The committee asked questions about the amount of research that went into the creation of exa-cel and if there had been any side effects from those who participated in the trials. This treatment is meant to be a one-time infusion, and Vertex has reported that in one of their studies, 39 of 40 patients did not report any blockages or pain. After hearing the participants’ testimonies and reading the numbers, the committee praised the treatment. This is usually the last step before the FDA approves or denies a new drug.
“The way drug approval processes work is several years in advance,” Sengupta said. “You have pilot experiments and studies, you have animal testing and then you have basically clinical trials, and that’s the phase where you slowly start to expand the number of volunteers you are testing. You are observing characteristics in those individuals, using some type of benchmarking to see if you are meeting the efficacy of the drug or not, meaning is it working in the way we were expecting it to work?”
If the FDA approves exa-cel, it will be the first treatment for any disease that uses gene editing technology.
“I have a lot of thoughts on the FDA, but I will say this: They have approved less substantiated methods before,” Arnett said. “I am also unaware of where scientists are in the process of beginning gene therapy, as I know it is still a very new technology, but I have faith that they will do their due diligence in testing, especially considering that there is not much more that could be at stake when you are editing the human genome.”
If approved, it could cost each patient up to $2 million dollars and require eight weeks of blood transfusions, and then they have the treatment done that releases the bone marrow stem cells into the bloodstream. Then, the stem cells will be removed and sent to be treated, and the patient will have to undergo chemotherapy to clear their marrow. Then, the treated cells are injected into the patient, and they need to stay in the hospital for at least a month while the new cells grow.
The cost may make it harder for everyone to get this treatment, especially in less well-off countries.
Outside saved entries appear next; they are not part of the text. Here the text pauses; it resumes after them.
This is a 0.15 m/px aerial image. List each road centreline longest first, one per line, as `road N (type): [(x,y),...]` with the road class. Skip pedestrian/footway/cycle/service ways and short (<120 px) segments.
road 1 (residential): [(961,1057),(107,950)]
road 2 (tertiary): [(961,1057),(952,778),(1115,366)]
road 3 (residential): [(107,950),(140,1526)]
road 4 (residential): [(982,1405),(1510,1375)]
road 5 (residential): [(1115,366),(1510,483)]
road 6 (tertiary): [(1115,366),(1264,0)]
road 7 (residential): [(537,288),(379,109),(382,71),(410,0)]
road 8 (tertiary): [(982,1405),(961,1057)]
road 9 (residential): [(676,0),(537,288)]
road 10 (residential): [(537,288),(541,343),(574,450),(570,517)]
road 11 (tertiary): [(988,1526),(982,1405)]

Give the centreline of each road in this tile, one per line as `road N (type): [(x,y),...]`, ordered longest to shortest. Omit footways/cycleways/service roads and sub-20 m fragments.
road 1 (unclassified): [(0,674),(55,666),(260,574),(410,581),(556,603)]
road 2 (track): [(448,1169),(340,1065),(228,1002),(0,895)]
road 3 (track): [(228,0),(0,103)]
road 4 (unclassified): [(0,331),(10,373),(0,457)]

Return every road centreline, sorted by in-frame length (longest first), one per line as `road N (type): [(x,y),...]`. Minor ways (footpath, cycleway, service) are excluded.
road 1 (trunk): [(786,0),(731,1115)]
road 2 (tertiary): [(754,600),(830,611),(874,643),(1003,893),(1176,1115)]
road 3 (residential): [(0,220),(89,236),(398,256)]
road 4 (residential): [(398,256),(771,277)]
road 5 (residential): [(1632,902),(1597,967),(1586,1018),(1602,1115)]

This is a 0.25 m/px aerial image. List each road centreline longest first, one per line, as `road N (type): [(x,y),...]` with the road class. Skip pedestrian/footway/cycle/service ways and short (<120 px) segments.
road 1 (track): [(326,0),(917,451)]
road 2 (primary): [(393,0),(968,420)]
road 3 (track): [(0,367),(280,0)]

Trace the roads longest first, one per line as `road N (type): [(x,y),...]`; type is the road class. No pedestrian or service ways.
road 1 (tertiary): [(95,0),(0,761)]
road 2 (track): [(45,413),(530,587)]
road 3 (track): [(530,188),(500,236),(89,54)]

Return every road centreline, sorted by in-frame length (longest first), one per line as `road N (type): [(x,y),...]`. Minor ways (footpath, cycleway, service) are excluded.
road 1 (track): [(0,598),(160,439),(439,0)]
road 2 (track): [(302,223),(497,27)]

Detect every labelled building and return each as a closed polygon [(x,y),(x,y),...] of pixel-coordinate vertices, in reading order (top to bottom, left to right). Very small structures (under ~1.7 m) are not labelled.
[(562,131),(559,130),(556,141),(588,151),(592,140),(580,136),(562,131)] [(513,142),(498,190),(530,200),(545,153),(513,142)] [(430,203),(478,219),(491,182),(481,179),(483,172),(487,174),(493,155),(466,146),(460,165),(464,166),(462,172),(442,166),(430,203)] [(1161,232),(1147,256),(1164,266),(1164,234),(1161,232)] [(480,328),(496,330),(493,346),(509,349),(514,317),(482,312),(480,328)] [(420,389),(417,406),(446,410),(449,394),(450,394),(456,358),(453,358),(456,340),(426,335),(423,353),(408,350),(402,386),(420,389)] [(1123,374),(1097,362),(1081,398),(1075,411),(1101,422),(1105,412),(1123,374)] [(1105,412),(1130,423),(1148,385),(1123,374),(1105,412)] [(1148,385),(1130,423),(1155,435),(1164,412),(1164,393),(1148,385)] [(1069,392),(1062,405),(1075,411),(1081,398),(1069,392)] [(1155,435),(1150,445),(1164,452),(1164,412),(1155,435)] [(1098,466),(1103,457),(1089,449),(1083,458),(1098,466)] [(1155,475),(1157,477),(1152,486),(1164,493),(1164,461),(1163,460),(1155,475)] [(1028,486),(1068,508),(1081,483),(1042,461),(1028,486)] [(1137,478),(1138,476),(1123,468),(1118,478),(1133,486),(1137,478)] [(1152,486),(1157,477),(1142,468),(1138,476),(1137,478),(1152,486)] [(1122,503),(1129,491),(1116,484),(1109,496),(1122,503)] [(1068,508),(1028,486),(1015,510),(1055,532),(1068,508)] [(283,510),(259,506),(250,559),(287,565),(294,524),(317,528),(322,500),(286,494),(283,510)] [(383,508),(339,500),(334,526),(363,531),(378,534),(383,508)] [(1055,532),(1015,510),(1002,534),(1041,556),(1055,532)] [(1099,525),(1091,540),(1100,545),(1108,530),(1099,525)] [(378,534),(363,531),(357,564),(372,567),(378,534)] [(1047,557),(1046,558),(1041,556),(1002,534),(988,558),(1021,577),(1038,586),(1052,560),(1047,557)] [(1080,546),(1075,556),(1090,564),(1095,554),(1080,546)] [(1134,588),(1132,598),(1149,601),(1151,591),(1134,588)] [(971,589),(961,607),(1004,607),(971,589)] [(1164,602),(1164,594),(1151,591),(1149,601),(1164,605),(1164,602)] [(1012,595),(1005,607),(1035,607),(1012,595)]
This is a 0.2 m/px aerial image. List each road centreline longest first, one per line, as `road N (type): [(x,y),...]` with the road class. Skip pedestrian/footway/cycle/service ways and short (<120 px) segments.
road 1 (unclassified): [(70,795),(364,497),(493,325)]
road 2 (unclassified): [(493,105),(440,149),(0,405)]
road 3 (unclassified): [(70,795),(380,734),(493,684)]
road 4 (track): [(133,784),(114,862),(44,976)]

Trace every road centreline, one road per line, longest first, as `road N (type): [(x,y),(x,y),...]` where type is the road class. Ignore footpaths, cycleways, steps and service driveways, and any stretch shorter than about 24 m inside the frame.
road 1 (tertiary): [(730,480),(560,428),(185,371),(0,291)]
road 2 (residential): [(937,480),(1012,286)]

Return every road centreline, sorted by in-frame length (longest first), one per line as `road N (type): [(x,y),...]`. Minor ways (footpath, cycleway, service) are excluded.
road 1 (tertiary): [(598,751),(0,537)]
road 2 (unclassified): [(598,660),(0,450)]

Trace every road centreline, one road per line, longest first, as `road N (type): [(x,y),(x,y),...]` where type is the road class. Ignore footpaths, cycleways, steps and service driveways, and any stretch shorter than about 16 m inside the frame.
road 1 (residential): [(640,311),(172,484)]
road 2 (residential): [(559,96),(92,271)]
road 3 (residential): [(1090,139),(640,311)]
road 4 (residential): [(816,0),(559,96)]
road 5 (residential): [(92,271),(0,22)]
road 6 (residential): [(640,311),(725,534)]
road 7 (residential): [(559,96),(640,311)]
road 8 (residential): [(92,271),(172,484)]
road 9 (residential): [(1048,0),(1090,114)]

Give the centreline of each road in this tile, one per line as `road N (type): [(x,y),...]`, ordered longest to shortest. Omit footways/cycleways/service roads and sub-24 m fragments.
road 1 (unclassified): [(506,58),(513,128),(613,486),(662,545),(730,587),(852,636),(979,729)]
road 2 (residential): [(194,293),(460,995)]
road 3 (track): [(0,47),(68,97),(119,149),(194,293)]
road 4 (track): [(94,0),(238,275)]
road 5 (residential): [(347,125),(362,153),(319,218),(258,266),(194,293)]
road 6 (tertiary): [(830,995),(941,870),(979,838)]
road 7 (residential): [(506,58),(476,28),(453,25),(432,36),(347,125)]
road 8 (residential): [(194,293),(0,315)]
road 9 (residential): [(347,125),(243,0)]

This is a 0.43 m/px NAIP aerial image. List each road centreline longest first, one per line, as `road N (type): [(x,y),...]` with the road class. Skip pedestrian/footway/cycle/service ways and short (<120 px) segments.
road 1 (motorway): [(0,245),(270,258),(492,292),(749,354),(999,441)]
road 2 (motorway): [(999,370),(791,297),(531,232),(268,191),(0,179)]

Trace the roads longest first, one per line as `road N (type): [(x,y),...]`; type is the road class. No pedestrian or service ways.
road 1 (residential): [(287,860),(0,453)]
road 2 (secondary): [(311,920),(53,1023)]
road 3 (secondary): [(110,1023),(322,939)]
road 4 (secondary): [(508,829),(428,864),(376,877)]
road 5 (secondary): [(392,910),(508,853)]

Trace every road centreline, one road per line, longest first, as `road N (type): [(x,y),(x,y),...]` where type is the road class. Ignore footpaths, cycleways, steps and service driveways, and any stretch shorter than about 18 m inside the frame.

Even Americans with low income may not be able to afford this treatment.
“I personally have no faith in the American healthcare system and know that while this technology will be able to help a lot of people, it will probably mostly be the people who can afford it because that is the system we live in,” Arnett said. “Unless there is some successful humane legislation regarding the technology, it is going to be stratified along class lines, just the same as the rest of healthcare in America; the cost of insulin upsets me every day. It is the unfortunate consequence of living under barely restrained capitalism.”
Vertex is trying to get Medicaid and other insurance companies to find the best way to make it more affordable. There are also concerns about how other countries where it is most prevalent can administer the therapy if they do not have the best equipment.
“If it is successful in the long run, capitalist hospitals will do anything to milk as much money out of it as they can,” Kypri said. “It is disgusting.”
If approved, it could be used for other severe diseases as well.
“CRISPR can be used for almost quite literally any type of disease, from diabetes to cancer,” Kypri said. “There is an insane amount of research that still needs to be done to further this claim. However, I do believe that it is possible!”